Of course, balanced, targeted gym workouts can provide excellent fitness benefits as well but for some people, the “fun factor” is missing at the gym.
“Those working out in gyms are often plugged into their iPods or their reading material, following their own regimen. Those dancing, however, are often moving in unison, possibly facing one another or touching, and having a communal experience. Connection and cooperation with others is integral to the experience,” she said.
This combination of physical exercise and social connection can also be a great stress reliever, another health benefit. But, to continue on to a third out of the four pillars of health (physical fitness, mental fitness, nutritional diet, and stress reduction), dancing can provide you excellent brain exercise as well. Dr.
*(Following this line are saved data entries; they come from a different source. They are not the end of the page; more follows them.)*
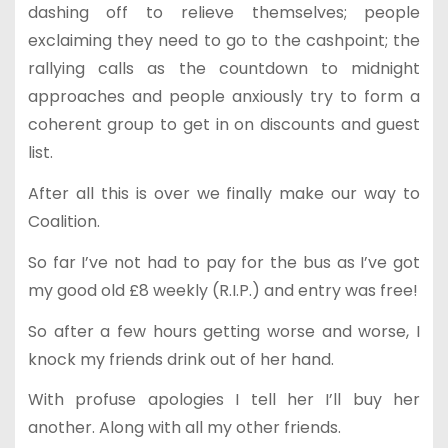
dashing off to relieve themselves; people
exclaiming they need to go to the cashpoint; the
rallying calls as the countdown to midnight
approaches and people anxiously try to form a
coherent group to get in on discounts and guest
list.
After all this is over we finally make our way to
Coalition.
So far I’ve not had to pay for the bus as I’ve got
my good old £8 weekly (R.I.P.) and entry was free!
So after a few hours getting worse and worse, I
knock my friends drink out of her hand.
With profuse apologies I tell her I’ll buy her
another. Along with all my other friends.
Joe Verghese and colleagues at the Albert Einstein College of Medicine in New York found reading, playing board games, playing musical instruments, and dancing were associated with a reduced risk of dementia.
“Besides enticing folks to exercise and socialize, line dancing can also keep the brain active because dancers must learn and remember steps, [Hedy] McAdams says. It’s an appealing message for her students, many of whom are in their 50s, 60s and even 70s.”
In order to learn a dance, you must use your attention, several types of memory, motor coordination, sensory input, and executive functions, like planning. These activities involve the frontal, temporal, parietal, and occipital lobes as well as the cerebral cortex, limbic system, and cerebellum.
If you need some help figuring out which dance styles to try, check out this post on Dance Fitness at Simply Anti-Aging or this one from families.com. One of them will get you going — whether it’s with a partner or without!
Get out there and cut a rug — you won’t just dance your way to a better body, you’ll dance your way to a better brain!